Site information
- Type: Military airfield
- Controlled by: United States Army Air Forces

Location
- Coordinates: 43°20′40″N 010°29′25″E﻿ / ﻿43.34444°N 10.49028°E

Site history
- Built: 1944
- In use: 1944-1945

= Rosignano Airfield =

Rosignano Airfield is an abandoned World War II military airfield in Italy, located near the comune of Rosignano Marittimo in the Province of Livorno in Tuscany.

The area was captured by the Fifth Army in the early summer of 1944, and the airfield was used by the United States Army Air Force Twelfth Air Force in 1945 during the Italian campaign. Known units assigned were:

- 416th Night Fighter Squadron, P-61 Black Widow, 1 September-1 October 1944
 Operations included defensive patrols of Naples, Leghorn (Livorno), Pisa and Florence. Also provided air defense of Fifth Army operations and intruder sweeps of the Po Valley in Northern Italy.
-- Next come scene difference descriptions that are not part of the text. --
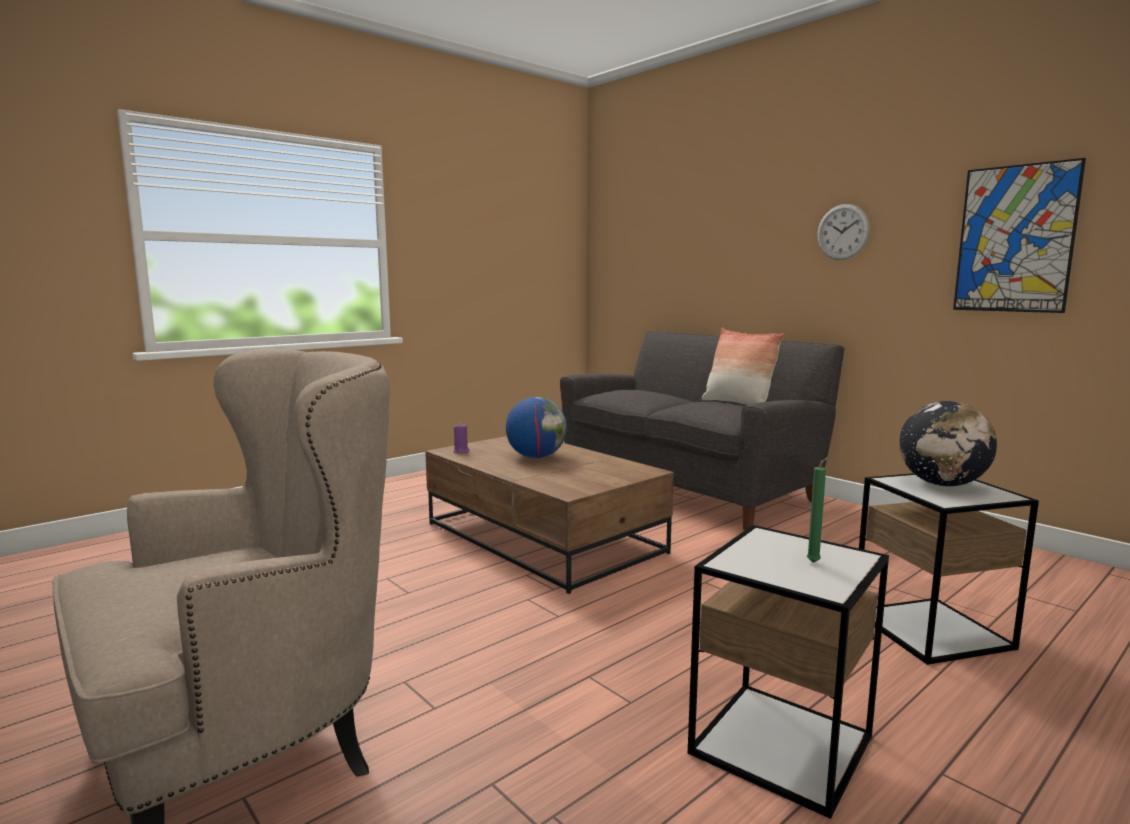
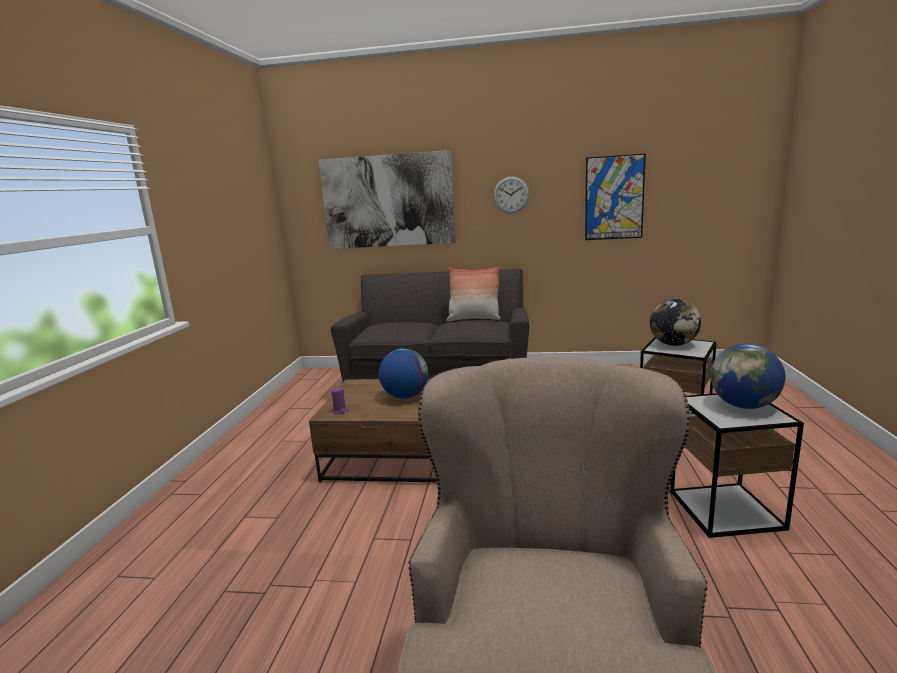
camera: 40 degrees left, 5 degrees up
(690, 239) = (388, 201): none -> picture
(815, 562) = (743, 406): green candle -> globe

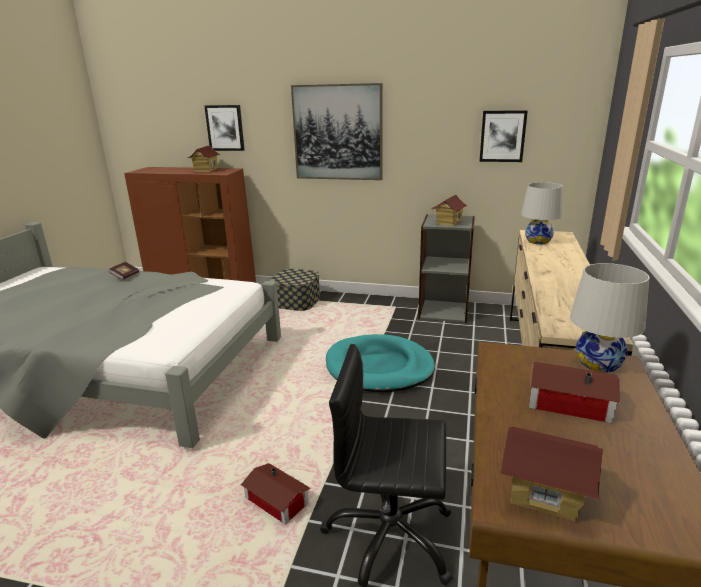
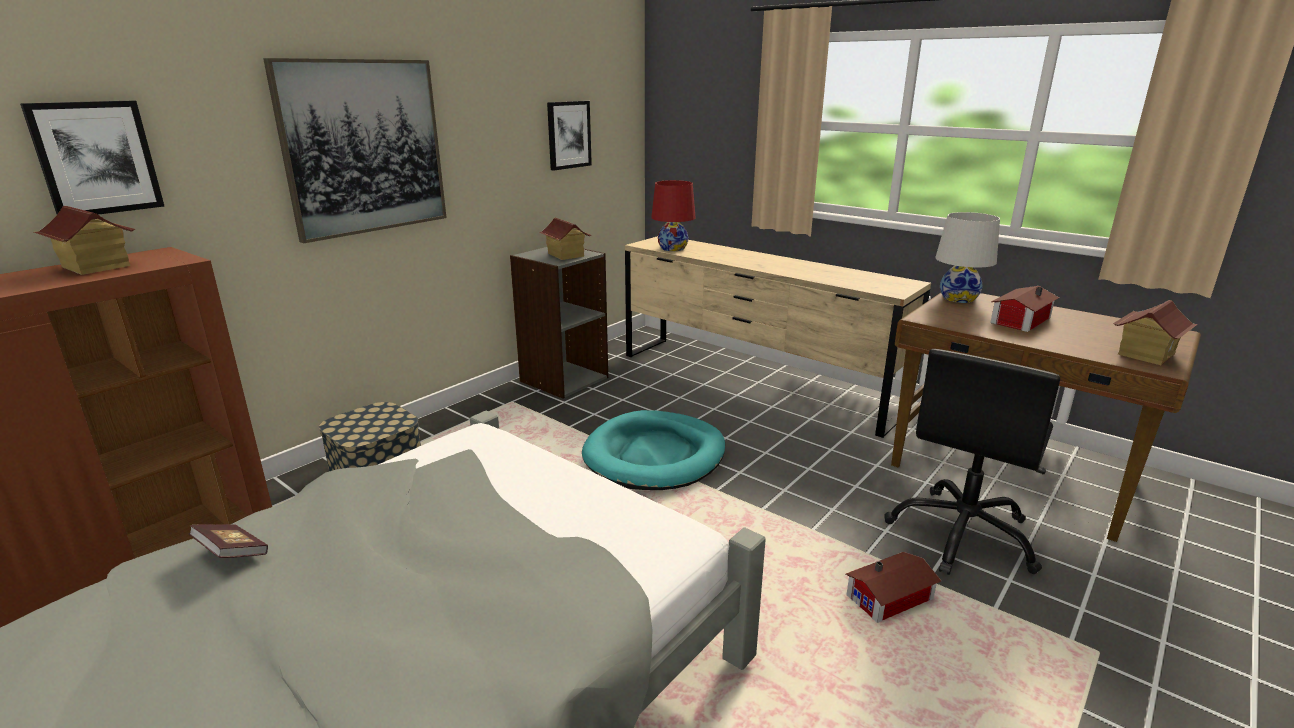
camera: 65 degrees left, 0 degrees up
(538, 241) = (672, 248): white table lamp -> red table lamp

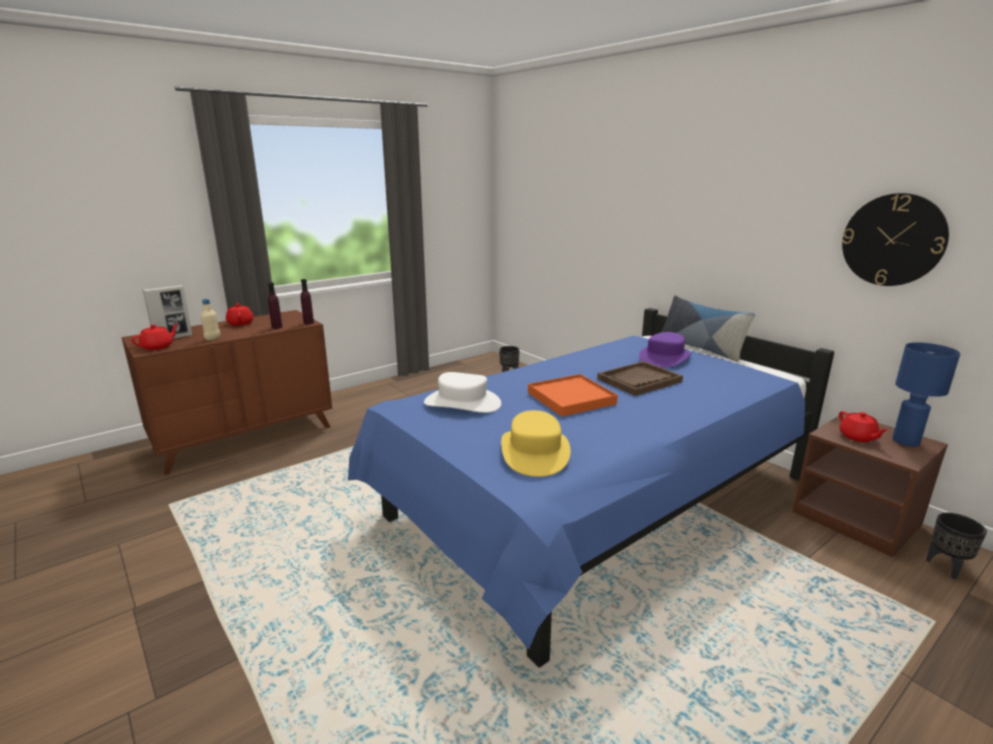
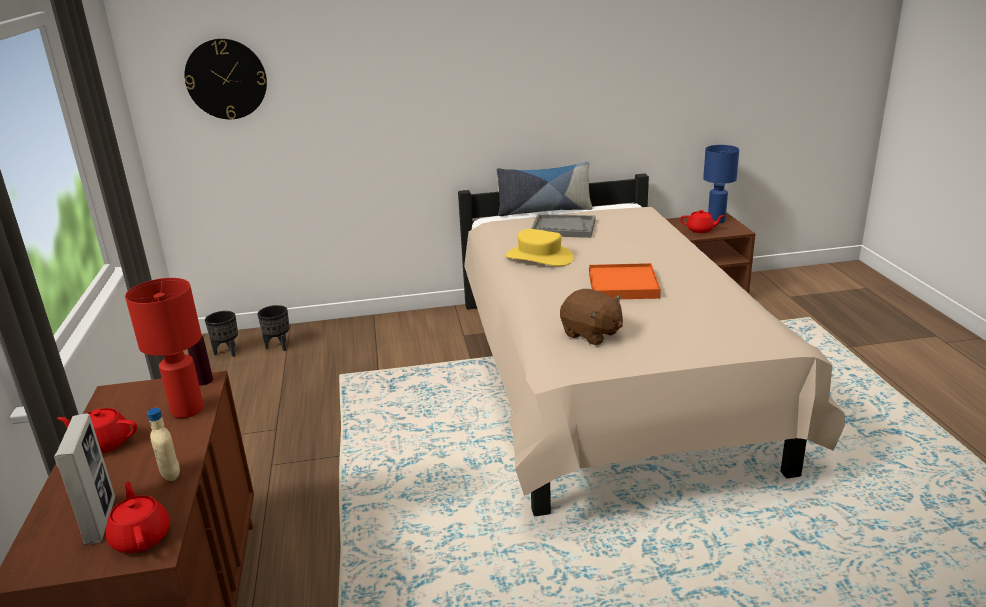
camera: 60 degrees left, 5 degrees up
(277, 327) = (188, 409): purple bottle -> red table lamp
(462, 403) = (591, 334): white hat -> brown plush toy
(535, 452) = (723, 324): yellow hat -> yellow hat (539, 257)
(595, 502) = (604, 383): blue bed -> beige bed
(639, 380) = (606, 251): brown tray -> none
(664, 358) = (563, 228): purple hat -> grey tray
(893, 240) = (669, 75): wall clock -> wall clock (226, 79)
(947, 567) = (765, 290): black planter -> black planter (228, 352)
- 62d Troop Carrier Group, 30 September 1944-8 January 1945
 4th, 7th, 8th, 51st, 517th TC Squadrons, C-47 Skytrain

- 47th Bombardment Group, October–11 December 1944
 84th, 85th, 86th, 97th, Bomb Squadrons, A-26 Invader

- 64th Troop Carrier Group, 10 January-23 May 1945
 16th, 17th, 18th, 35th TC Squadrons, C-47 Skytrain

- 2641st Special Group, 24 March-20 May 1945
 859th Bomb Squadron, B-24 Liberator
 Engaged in special operations assigned to Fifteenth Air Force.

The 457th Air Service Squadron provided base support functions for the station, and the 904th Base Security Battalion provided security for the airfield and ground station.

The primary runway ran NNW ~ SSE 100' x 6,000', PSP field was developed with 100 Hardstands. Status operational from 1 April 1945/.

The USAAF ended its operations at Rosignano about 30 September 1945 when the 117th Army Airways Communications Squadron closed its facility on the station. Today there is little or no evidence of the airfield, as the land has been returned to agricultural use.